El espesor de las palabras

Imagen extraída de https://www.muyinteresante.es/cultura/arte-cultura/fotos/

Tiempos de pantalla. Tiempos de cuerpos temerosos y alejados. De cuerpos que sufren pero aceptan el bien comun. Tiempo de cuerpos que gritan por volver para abrazarse para ver la cantidad «likes» que tendrán las primeras fotos del reencuentro. 

Un tiempo en el que las palabras cobran otro espesor, otra textura. Palabras que más que nunca parecen alejarse de la acción. Palabras detrás del velo, del agua, del espejo que magnifica, empequeñece u oculta la intención.

Y todo llega y se envía a través de esas palabras sin rostro que encuentran en la distancia el campo fertil del odio y el desencuentro. Palabras mal dichas o mal escuchadas. Da lo mismo. ¿Da lo mismo? El mensaje se pierde en la profundidad del desconcierto.

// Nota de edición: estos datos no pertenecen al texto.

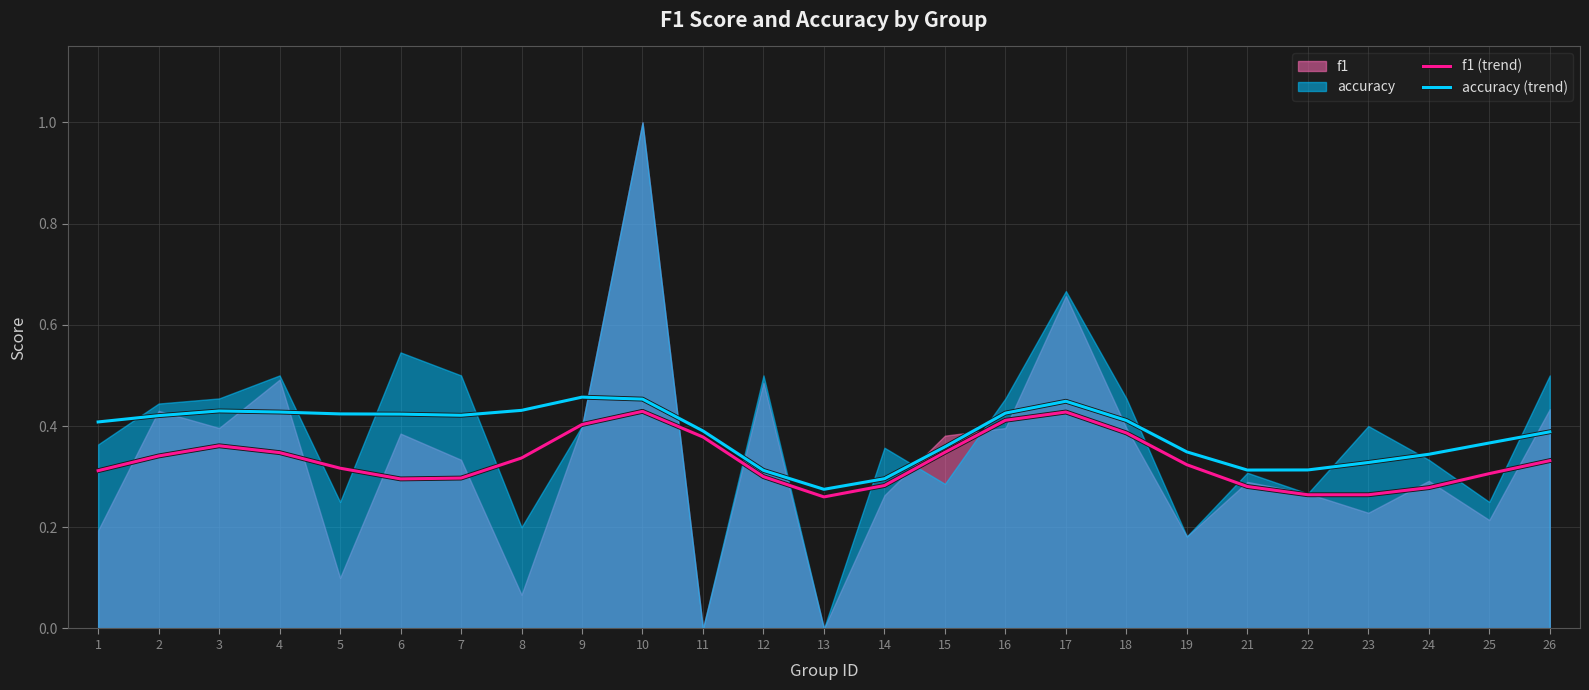

Does the chart have visible grid lines?

Yes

En tiempos en donde reina la palabra «pandemia» suena la voz de un médico que confirma mi enfermedad a través de la brevedad de un «positivo». Resuenan las palabras que impiden a mi esposa volver a casa por las «posibles complicaciones» de su estado. Y los cuerpos se separan aun más. Se suma la palabra «miedo» extendida en un tiempo interminable.

Días de soledad que se coronan con un  llamado telefónico que suma la palabra «muerte» a la lista. Y un padre que se fue en una indigna soledad propia de estos tiempos y que nos dejó quizás muchas palabras sin decirnos ni decirle. Palabras vestidas de silencios largos que prefirieron alejarse, pero seguiran resonando en algun recuerdo, hasta que las dejemos sanar.

Todo se resignifica a partir de los hechos. Todas las palabras que se escuchan alrededor pierden espesor, pierden substancia. En la soledad y la espera escucho. Se entienden y se valoran los silencios. Se descartan las presencias forzosas que se desnudan en las frases hechas. Mientras las palabras lo siguen inundando todo. El filtro del dolor parece dar nuevo sentido a algunas cosas y reafirmar otras.

Escucho. Leo. La palabra implica un hacerse cargo que parece haber quedado en el olvido. Se habla, se acusa, se miente, se repiten palabras que sin el sustento de los hechos pierden volumen y son cenizas en el viento. Nadie es dueño de las palabras, las arrojan cortando el aire de la verdad, desangrándola. Y nadie admite las consecuencias. Palabras que se vuelven criminales en boca de los que saben su poder. Y no hay consecuencias.

Siento, o necesito sentir que es hora de comenzar a moldear de nuevo las palabras, de empezar el trabajo del alfarero, de buscar su sombra fresca y reconfortante, que sean punta de lanza de la acción reparadora, no más del filo herrumbrado de la mentira. Pero sobre todo de hacer silencio si no hay qué decir, y de afinar el oído ante los que profetizan el caos, de los que buscan en nuestra complacencia la mecha que encienda el desencuentro.

Si no desandamos el camino de la palabra y no buscamos de nuevo su verdera dimensión, será lo mismo la muerte que la vida, no importará el fuego que todo lo arrasa por unos billetes, el chico que muere de hambre en medio del Chaco, el que sobrevive pero estará condenado a la esclavitud del mérito capitalista. Vestimos de «normalidad» la bomba que cae sobre los niños de Siria. No parecen importar las muertes lejanas y silenciosas, porque la imagen nos mostró el show macabro y palabras nos alejaron de todo. Es más facil el lamento estéril, que también es muerte lenta. Total todo parece suceder lejos, a través de la pantalla. Hasta que nos toca.

Ya no hay tiempo para las palabras vacías. El mundo se cansó de esperarnos.